I think it’s a shame that the debate centres around corporal punishment. There are many ways to abuse a child and by making a villain out of spanking some of the scientific establishment has effectively paved the way for parents to make all sorts of other mistakes while they play the man and not the ball.[/quote]

good points.

[quote]tom63 wrote:
It did to me, but it was only part of it.

[/quote]

I can appreciate that and can see where it would work for some kids but not others.

My first child is just like me, which means it would come down to a war of wills. I’m sure I could win, but at what price? Her younger sister on the other hand is a total people pleaser, there is simply no need, she gets that we are unhappy and will take measures to rectify it.

I also get that there are times when instant results are warranted, such as your nail example or running through parking lots. However, I live on a lake and from a very early age my girls knew they weren’t to go on the the dock or near the water by themselves. It doesn’t get more immediate than kids around water. Like you said it takes vigilance, but that’s kind of what we signed up for.
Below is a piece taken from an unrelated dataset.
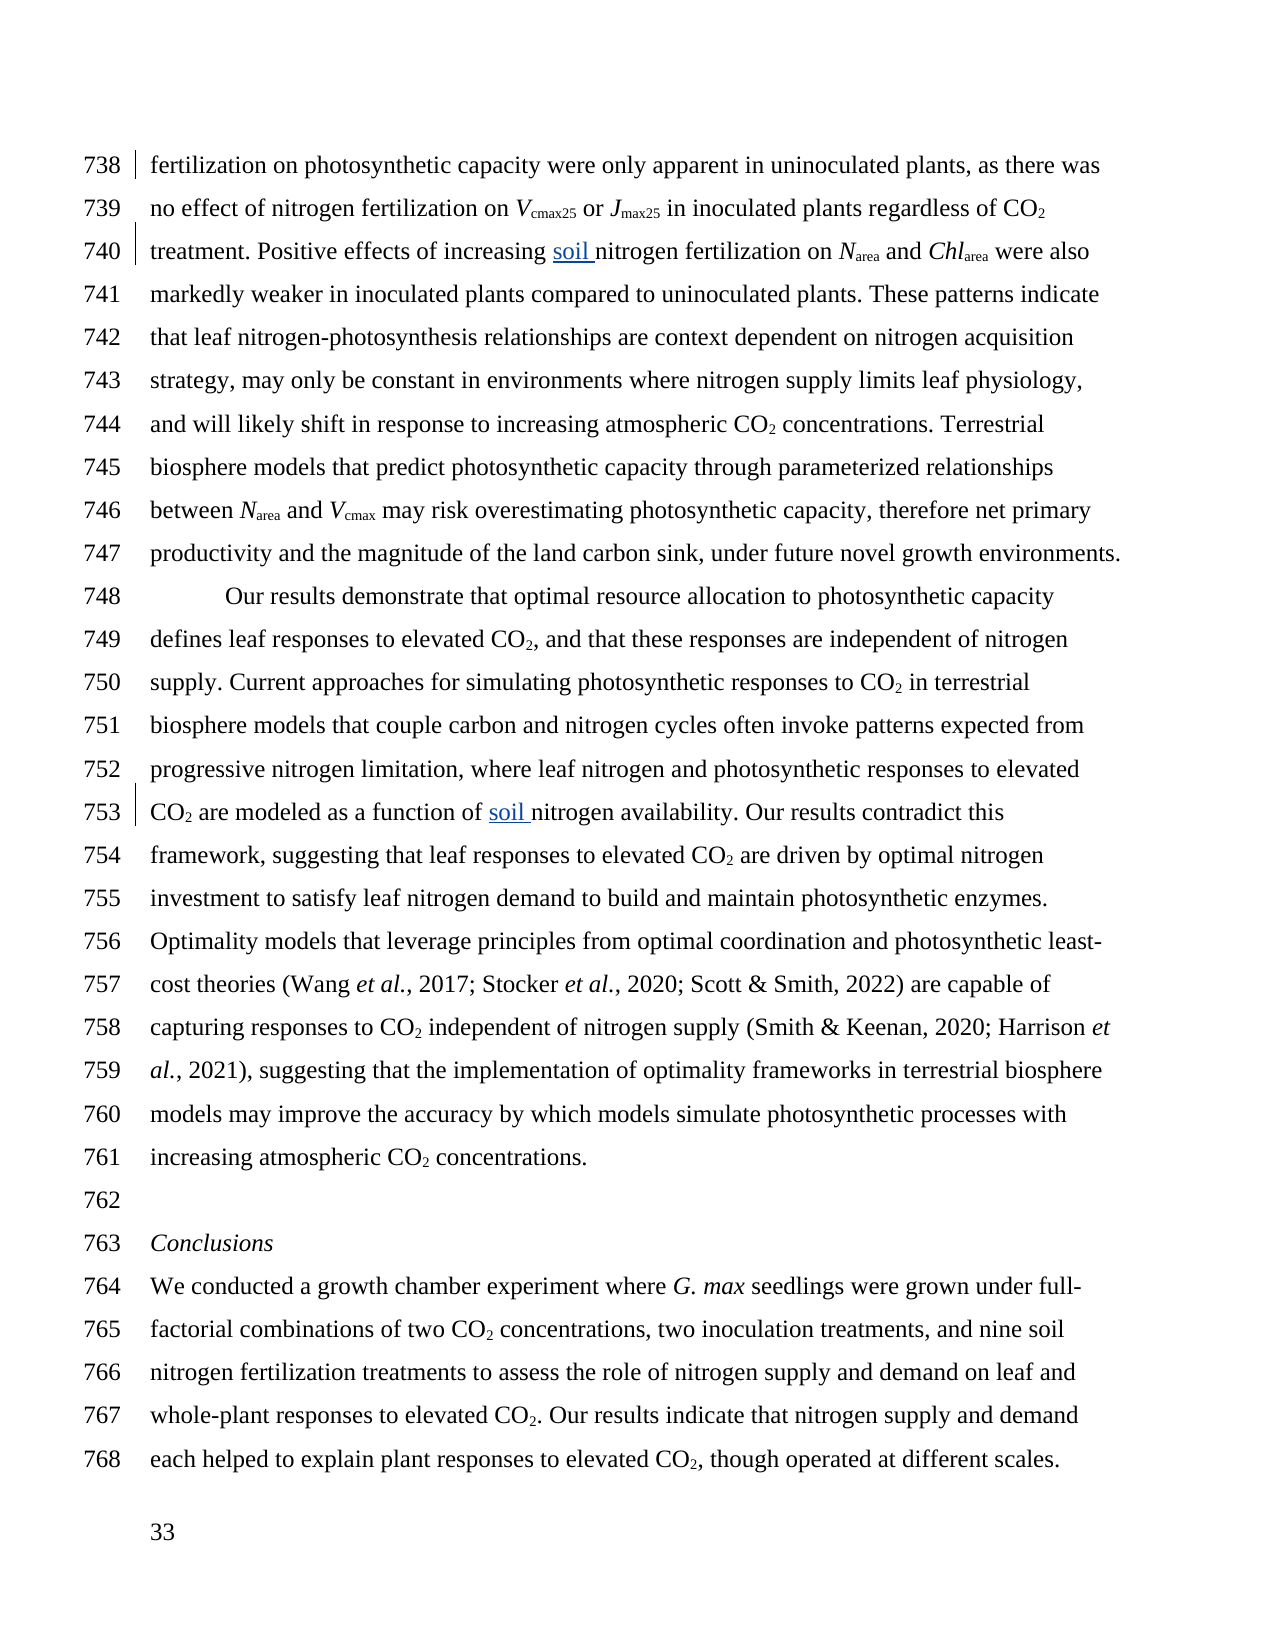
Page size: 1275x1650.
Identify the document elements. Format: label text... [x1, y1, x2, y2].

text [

I remember when my son was 2 he started acting up. My sister said I really needed to spank him in order to get him to stop. We were spanked as kids…correction BEAT and I didn’t want that for my child. What she suggested was getting a little wooden kitchen spoon and right his name on it, if he acted up just give him a whack and tell him why he was getting the whack.

So the next time he started to act up, I’d tell him to go and get his spoon which triggered what was coming next and that action stopped immediately. At 8 he tested my patience because,(his then step brother was a juvenile delinquent and daily disrespected me and his father) so my son wanted to test me. I had to admit I gave it to him good and told him why.

At 17 he said something out the pocket and I pull him by the back of his hair on his neck…the action stopped… My son is 22 years old and I’ve only had to spank him twice if you don’t count the hair pulling and he’s a wonderful, peaceful person. I think you can reason with children but there has to be knowledge to them that if they disobey there will be consequences. If that consequence is a spanking or taking away something is up to you. This is just what worked for my son.

[quote]DragnCarry wrote:

[quote]Oleena wrote:

[quote]DragnCarry wrote:

We also concern ourselves with the severity of the method. “Beating” is differentiated from “spanking”. A “time-out” is declared to be kinder than a “spanking”. I won’t tell you what my father used to call it, but it wasn’t a “spanking” and it wouldn’t have mattered to me whether it was a quick smack or the repeated whacking that I used to push him into with my willful, defiant disobedience.

[/quote]

Did the spanking make it less likely that you were going to do whatever you decided would be a good idea as a kid?
[/quote]

Very unlikely, and in fact I distinctly remember pushing him to do it which suggests it was reinforcing.

It was not abuse, it was what he thought he had to do and he learned that it was ineffective. I love and respect my father despite those mistakes, and I have made similar mistakes as a parent. There are many influences that a parent has on a child, and a parent is not the only influence on a child. The old man got a lot right, too.

This is one of the things that makes me dubious about big claims made about single things that parents might do. We know from experimental data that punishment (not just spanking) comes with a whole raft of problems, all of which parents who use it think won’t apply to them. And they might be right, because that’s not all they do (hopefully).[/quote]

I agree completely. I distinctly remember choosing to do things I knew would end up with a spanking and I think maybe the one thing I learned from it was sometimes you have to go through some pain to get what you want. I also remember instantly changing behaviors when there was positive reinforcement attached to something; I allegedly had no potty training period. On the other hand, positive reinforcement wasn’t as effective with my little brother, but he would do anything to avoid extra work. Based on this and experience with many other kids, I don’t think you can make a blanket statement that one thing makes or breaks the kid.